How do I respond to criticism correctly?

1. Who are the judges?

First of all, you need to find out who the criticism comes from. Does this person matter to you? Is he an authority on the topic he is talking about? Then a simple algorithm works:

  • If the person is significant but not authoritative, be tactful and delicate - but as for the substance of the matter, consider the opinion of experts.
  • If the person is not significant, but is an authority - ask yourself: "What can I learn? How can this remark strengthen me and improve my work? "
  • If a person is significant and has authority, just consider his opinion. Correct the mistakes and move on.
  • If this is not important and is not an organ, ignore it. Paying attention to such a person, especially engaged and emotionally colored, will reduce your importance.

2. Separate the form from the content

If the criticism is offensive in form but useful in content, separate the wheat from the chaff. Take a grain and let it sprout to strengthen you. In this case, the form speaks of the speaker, his upbringing or emotional state. Your reaction will tell about you.

Always remember that one way or another a person gives you their time and attention, so it works indirectly for you. Even negative comments elevate your post on the show.

3. For what purpose does one criticize you?

If the goal works in your favor, reformulate the dialogue in a constructive way. Remember that adults learn only by looking at an idea from different angles, including critical ones. In this way, they receive new information through the prism of past experience.

If the goal is to humiliate you or fulfill your needs at your expense, that's a whole other story. You don't have to answer at all. You can translate the topic, turn everything into humor or put on a "cap". That is, literally pretend that you did not understand or saw a compliment in what was said and even thank the interlocutor for it.

4. You don't have to take the blame

When you are given "feedback", there are three ways to respond:

  • Disagree with the above.
  • Protect yourself by asking for clarifications, details and relevant facts, instead of general "always or never" clauses. Or conclusions drawn from the words of third parties who were absent from the meeting.
  • Accept the appropriate and relevant part of the criticism and change what is in your power.

5. The highest goal

In situations where criticism is disturbing, especially if it is public and unconstructive, remember the highest goal. What else are you doing this for? For example, you talk to give people important information. Your mission is definitely more than a specific statement by one person at a time.
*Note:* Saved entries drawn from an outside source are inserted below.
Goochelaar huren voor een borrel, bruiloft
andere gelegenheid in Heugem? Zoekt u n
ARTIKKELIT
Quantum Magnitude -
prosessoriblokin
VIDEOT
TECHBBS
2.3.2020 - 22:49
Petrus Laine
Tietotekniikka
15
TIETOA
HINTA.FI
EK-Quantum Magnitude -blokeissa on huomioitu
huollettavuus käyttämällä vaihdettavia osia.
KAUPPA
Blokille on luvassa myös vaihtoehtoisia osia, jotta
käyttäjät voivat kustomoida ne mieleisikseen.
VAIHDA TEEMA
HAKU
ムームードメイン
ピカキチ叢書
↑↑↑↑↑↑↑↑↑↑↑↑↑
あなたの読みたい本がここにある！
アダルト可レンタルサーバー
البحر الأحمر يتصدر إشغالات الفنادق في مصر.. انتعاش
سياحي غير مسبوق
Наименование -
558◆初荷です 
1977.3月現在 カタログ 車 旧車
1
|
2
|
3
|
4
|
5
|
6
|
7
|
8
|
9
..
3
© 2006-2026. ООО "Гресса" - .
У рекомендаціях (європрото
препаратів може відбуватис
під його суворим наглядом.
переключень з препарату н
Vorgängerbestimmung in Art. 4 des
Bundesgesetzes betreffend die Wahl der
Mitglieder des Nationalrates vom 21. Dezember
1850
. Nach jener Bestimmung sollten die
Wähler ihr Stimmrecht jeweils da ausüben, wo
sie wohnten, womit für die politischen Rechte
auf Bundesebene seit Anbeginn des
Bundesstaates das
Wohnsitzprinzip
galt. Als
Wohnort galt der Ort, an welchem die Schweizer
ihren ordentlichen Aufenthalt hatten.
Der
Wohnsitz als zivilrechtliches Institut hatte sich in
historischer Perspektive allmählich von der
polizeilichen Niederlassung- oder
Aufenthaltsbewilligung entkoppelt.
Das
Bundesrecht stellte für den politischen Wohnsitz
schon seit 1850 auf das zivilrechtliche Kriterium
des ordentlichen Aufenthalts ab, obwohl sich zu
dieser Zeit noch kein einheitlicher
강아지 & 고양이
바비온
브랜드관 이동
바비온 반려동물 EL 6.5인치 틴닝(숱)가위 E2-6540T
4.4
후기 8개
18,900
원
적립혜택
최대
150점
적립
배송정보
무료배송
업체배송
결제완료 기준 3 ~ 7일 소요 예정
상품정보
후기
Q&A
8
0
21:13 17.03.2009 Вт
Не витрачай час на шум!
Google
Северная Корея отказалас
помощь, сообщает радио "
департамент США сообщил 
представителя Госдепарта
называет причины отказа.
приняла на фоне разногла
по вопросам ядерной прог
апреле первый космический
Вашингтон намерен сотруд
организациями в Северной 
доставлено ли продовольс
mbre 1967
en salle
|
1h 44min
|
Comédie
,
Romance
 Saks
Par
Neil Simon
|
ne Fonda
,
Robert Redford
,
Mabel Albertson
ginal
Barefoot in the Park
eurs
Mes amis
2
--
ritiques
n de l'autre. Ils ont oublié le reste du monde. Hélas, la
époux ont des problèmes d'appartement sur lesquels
6. Involve an in-house lawyer

Try to hear whose voice your inner critic is actually talking about. Isn't that the voice of one of your strict parents as a child?

Try to exclude your inner critic on the principle that there is no time for you now. What if you invited your in-house lawyer to the dialogue and imagine what he would say in your defense. You will be surprised how many fresh arguments he has in your favor.
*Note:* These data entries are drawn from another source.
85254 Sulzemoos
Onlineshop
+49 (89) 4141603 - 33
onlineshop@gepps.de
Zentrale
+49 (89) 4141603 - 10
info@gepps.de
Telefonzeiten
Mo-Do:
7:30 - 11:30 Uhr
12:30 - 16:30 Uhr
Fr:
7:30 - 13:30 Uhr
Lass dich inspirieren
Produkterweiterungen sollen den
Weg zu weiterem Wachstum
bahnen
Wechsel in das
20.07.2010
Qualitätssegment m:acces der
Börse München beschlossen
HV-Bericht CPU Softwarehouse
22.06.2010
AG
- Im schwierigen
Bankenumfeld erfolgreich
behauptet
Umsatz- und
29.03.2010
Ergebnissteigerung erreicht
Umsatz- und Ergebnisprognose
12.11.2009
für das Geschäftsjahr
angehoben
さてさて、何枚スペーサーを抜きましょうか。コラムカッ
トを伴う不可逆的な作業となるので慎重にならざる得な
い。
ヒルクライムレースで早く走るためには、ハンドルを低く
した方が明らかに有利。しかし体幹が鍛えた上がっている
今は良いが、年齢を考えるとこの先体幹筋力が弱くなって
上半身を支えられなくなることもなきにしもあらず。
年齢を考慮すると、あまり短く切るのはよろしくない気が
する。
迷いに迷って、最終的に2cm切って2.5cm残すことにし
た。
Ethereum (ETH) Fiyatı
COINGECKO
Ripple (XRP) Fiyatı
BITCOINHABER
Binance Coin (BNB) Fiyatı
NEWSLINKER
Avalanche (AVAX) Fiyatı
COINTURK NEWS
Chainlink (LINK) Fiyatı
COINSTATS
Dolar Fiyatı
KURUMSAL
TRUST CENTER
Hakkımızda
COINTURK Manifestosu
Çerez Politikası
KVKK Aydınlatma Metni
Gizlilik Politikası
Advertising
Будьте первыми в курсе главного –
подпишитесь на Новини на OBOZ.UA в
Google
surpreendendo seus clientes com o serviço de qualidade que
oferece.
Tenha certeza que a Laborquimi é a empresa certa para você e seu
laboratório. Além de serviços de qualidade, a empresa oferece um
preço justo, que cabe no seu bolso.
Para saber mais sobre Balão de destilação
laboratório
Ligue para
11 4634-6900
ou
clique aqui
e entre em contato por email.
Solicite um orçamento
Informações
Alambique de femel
7. Criticism and publicity.

The more public you are, the more critics you have. Whether you like it or not, more and more people will subconsciously want to put you in your place.
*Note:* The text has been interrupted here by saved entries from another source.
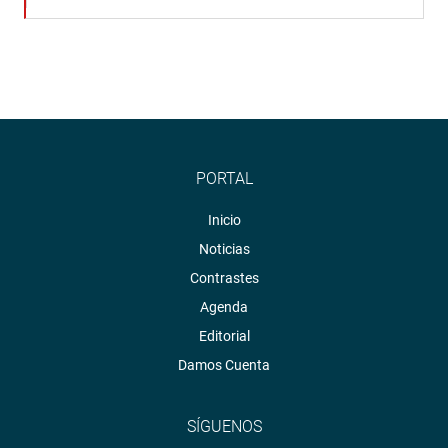
PORTAL
Inicio
Noticias
Contrastes
Agenda
Editorial
Damos Cuenta
SÍGUENOS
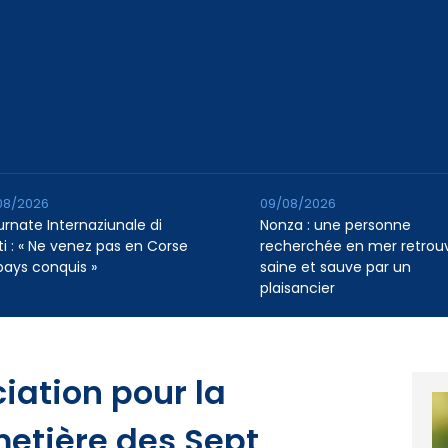
08/2026
09/08/2026
urnate Internaziunale di
Nonza : une personne
ti : « Ne venez pas en Corse
recherchée en mer retrou
pays conquis »
saine et sauve par un
plaisancier
ciation pour la
etière des Sept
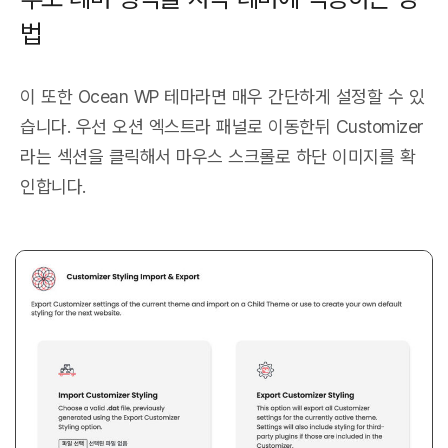
법
이 또한 Ocean WP 테마라면 매우 간단하게 설정할 수 있
습니다. 우선 오션 엑스트라 패널로 이동한뒤
Customizer
라는 섹션을 클릭해서 마우스 스크롤로 하단 이미지를 확
인합니다.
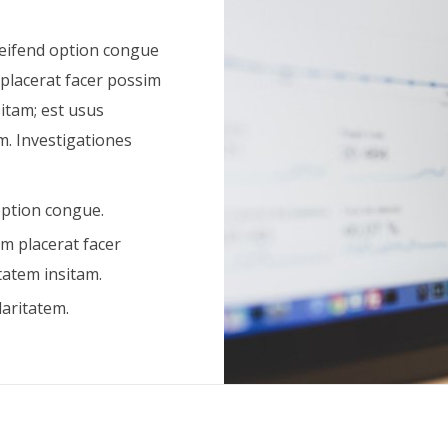
leifend option congue
placerat facer possim
itam; est usus
em. Investigationes
option congue.
m placerat facer
tatem insitam.
laritatem.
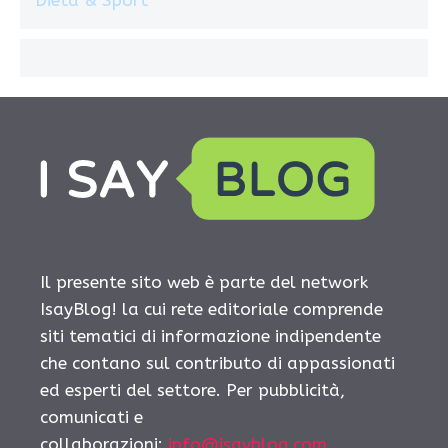
Dieta & Sport
Il presente sito web è parte del network
IsayBlog! la cui rete editoriale comprende
siti tematici di informazione indipendente
che contano sul contributo di appassionati
ed esperti del settore. Per pubblicità,
comunicati e
collaborazioni:
info@isayblog.com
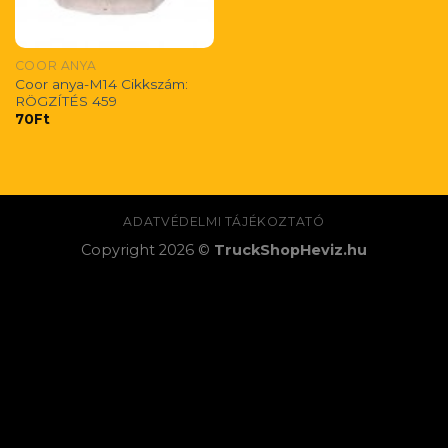
COOR ANYA
Coor anya-M14 Cikkszám:
RÖGZÍTÉS 459
70
Ft
ADATVÉDELMI TÁJÉKOZTATÓ
Copyright 2026 ©
TruckShopHeviz.hu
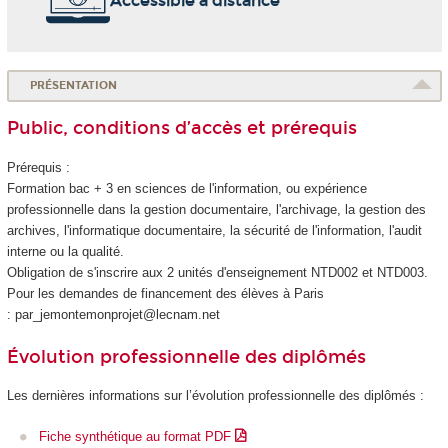
Accessible à distance
PRÉSENTATION
Public, conditions d’accès et prérequis
Prérequis :
Formation bac + 3 en sciences de l'information, ou expérience
professionnelle dans la gestion documentaire, l'archivage, la gestion des
archives, l'informatique documentaire, la sécurité de l'information, l'audit
interne ou la qualité.
Obligation de s'inscrire aux 2 unités d'enseignement
NTD002 et NTD003.
Pour les demandes de financement des élèves à Paris
: par_jemontemonprojet@lecnam.net
Évolution professionnelle des diplômés
Les dernières informations sur l’évolution professionnelle des diplômés :
Fiche synthétique au format PDF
More and more people will strive to fulfill their own needs at your expense on the principle of projection or transfer.

Here you need to understand that by becoming public, you are open to any remarks and comments. How you react to them is your choice.

8. Criticism and reaction

Sometimes even the slightest adequate and completely constructive criticism can throw you off balance. Here comes the general advice not to react immediately.

Also, increased irritability is a signal that you need to pay attention to your own condition, relax and diversify your impressions, shifting the focus of attention to something else.

9. Criticism and perfectionism

Don't forget the mirror neurons. People subconsciously read your condition and return it to you. If you are tense, your audience will also expect a trick from you. If you criticize yourself ad infinitum, this works as an internal invitation to others to criticize you as well.

Timothy Galvey writes that criticism in general does not lead to progress. We shrink internally, fearing in advance that we will not fulfill the set tape, external or internal.

The results are much more effective when we focus on the process and the pleasure of it. When we celebrate what works. From the position of a non-judgmental observer in relation to himself and other people.